John Fagan, Senior Technologist, BIM explains “We have received a large amount of queries to date regarding forming and breading technologies for whitefish and shellfish species. In response to industry requests, we have secured a commercial forming, breading and flash-frying line from Deighton, UK and this is backed-up by a Baader 600 meat separator so we can look at both whole-fillet and recovered meat products across a wide variety of species. We found that by using a Baader 600 meat separator, up to 4kg or previously unused and unavailable seafood flesh can be recovered from 10kg of previously discarded material e.g. fish frames. This meat is of high quality and can be used as raw material to develop value-added reformed products”.

The SDC is involved in commercial trials combining such meats with binders, flavours and toppings to develop reformed fish cakes, nuggets and other convenience products. An important dimension of the project is to test new concepts using commercial-grade equipment and develop market-relevant, scalable new concepts for industry.

The centre is heavily involved in optimising processing and formulation protocols for individual and combinations of ingredients. Previously underutilised fish species including Blue whiting and Boarfish are being explored as an abundant source of raw material in combination with more mainstream fish species. “The challenge is to combine highly nutritional fish species in a way as to deliver maximum flavour, texture and quality for target markets and to use the abundant fish species we have access to in combination with highly nutritional and healthy clean label ingredients”, added Mr. Fagan.

Blue whiting recovered meat present considerable potential as cost-effective raw material which can be used as stand-alone or in combination with more expensive fish species (e.g. Cod) to develop high-end, high fish content products.

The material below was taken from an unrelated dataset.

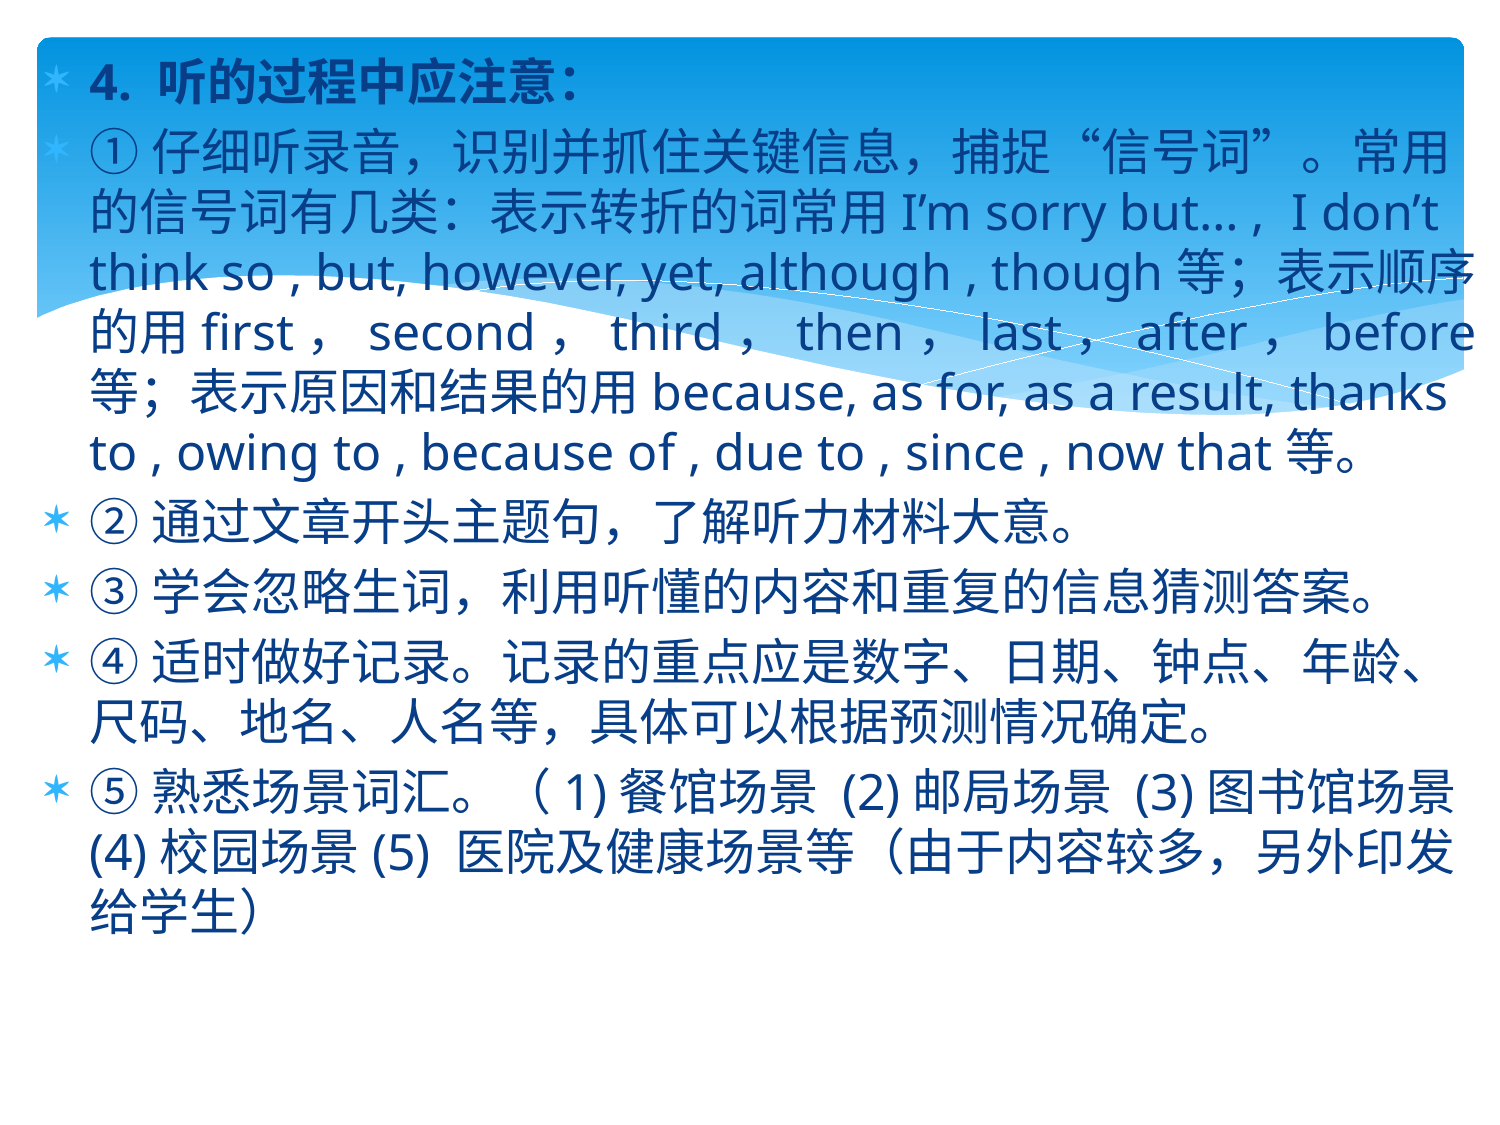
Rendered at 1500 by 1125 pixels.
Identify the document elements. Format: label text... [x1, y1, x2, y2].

list 4. 听的过程中应注意： ①仔细听录音，识别并抓住关键信息，捕捉“信号词”。常用的信号词有几类：表示转折的词常用I’m sorry but… , I don’t think so , but, however, yet, although , though等；表示顺序的用first，second，third，then，last，after，before等；表示原因和结果的用because, as for, as a result, thanks to , owing to , because of , due to , since , now that等。 ②通过文章开头主题句，了解听力材料大意。 ③学会忽略生词，利用听懂的内容和重复的信息猜测答案。 ④适时做好记录。记录的重点应是数字、日期、钟点、年龄、尺码、地名、人名等，具体可以根据预测情况确定。 ⑤熟悉场景词汇。（1)餐馆场景 (2)邮局场景 (3)图书馆场景(4)校园场景(5) 医院及健康场景等（由于内容较多，另外印发给学生） [29, 42, 1500, 1125]
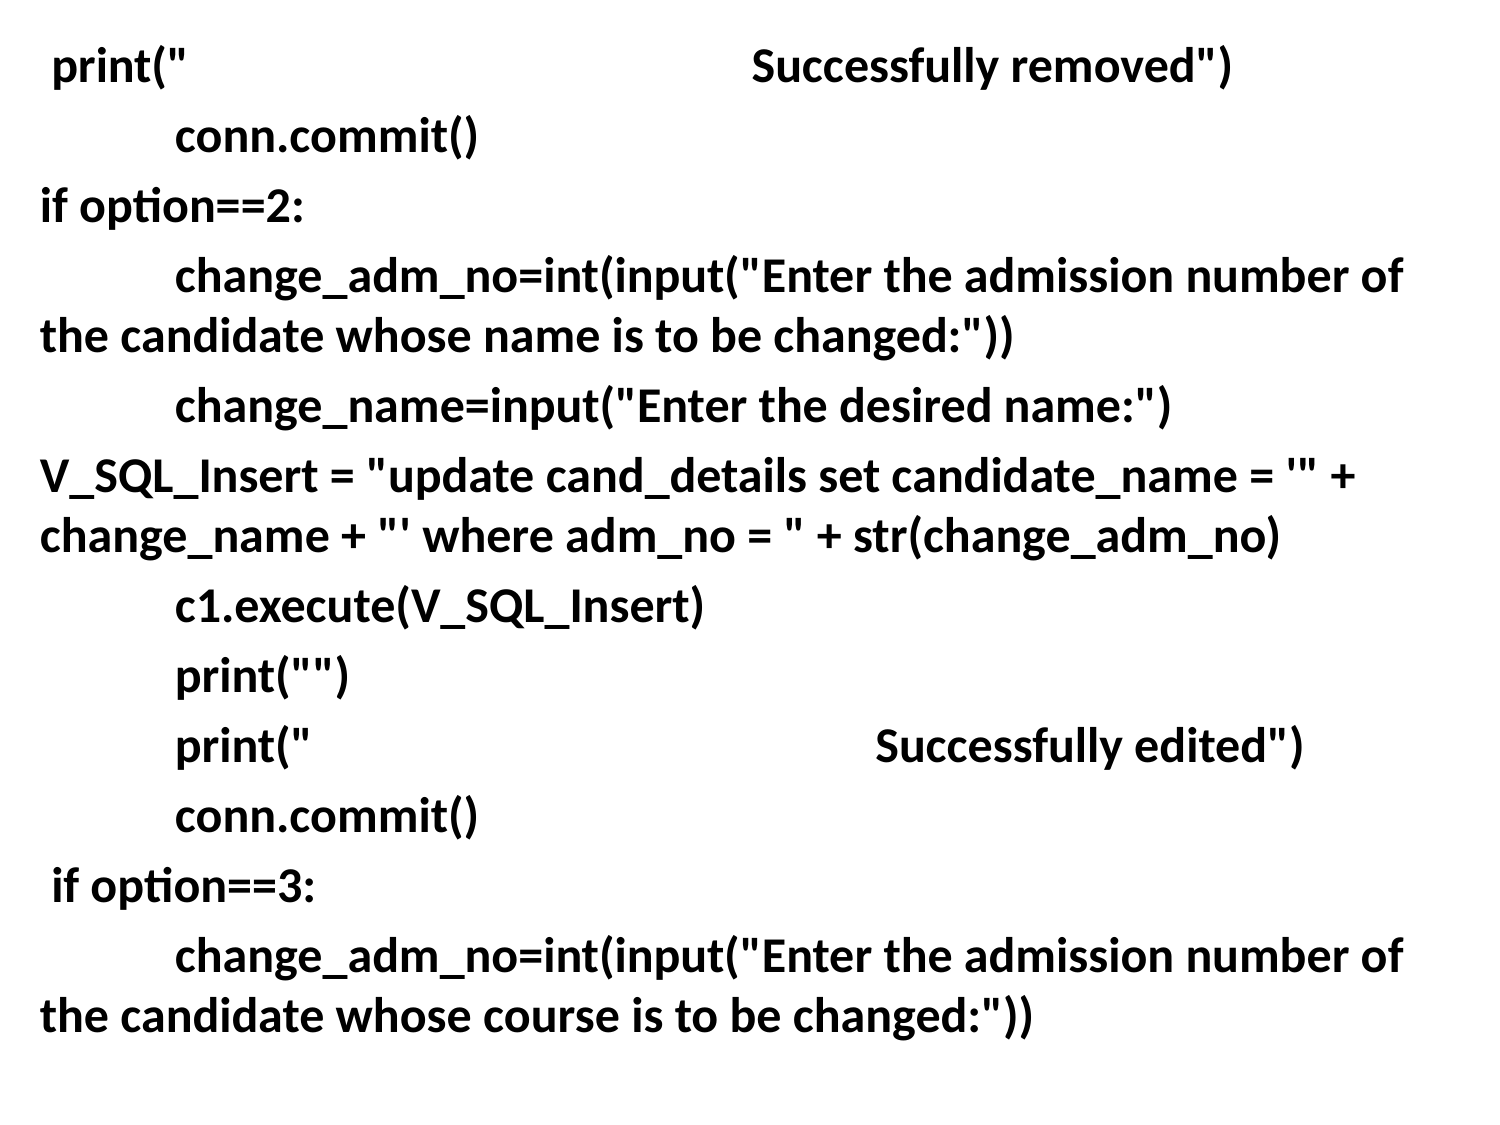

Industry feed-back to date is highly positive and a recent workshop held at the SDC attracted 10 large-players from the Irish seafood sector to discuss best approach in terms of markets, equipment and cutting-edge ingredients technologies. Working prototype products were tasted and discussed with equipment and ingredients suppliers and a series of in-factory trials are due to commence in coming months with interested parties whereby market-data will be used to reverse-engineer concepts for targeted market groups and price-points.

BIM is constantly scanning the horizon for viable, near-market technologies to ensure industry is up-to-speed with international developments and to allow quick uptake of new technologies on the factory floor. All trials are conducted with industry-partners to ensure commercial practicability and contacts are constantly being sought with equipment and solutions providers to further explore relevant technologies for the Irish seafood sector via the Seafood Development Centre.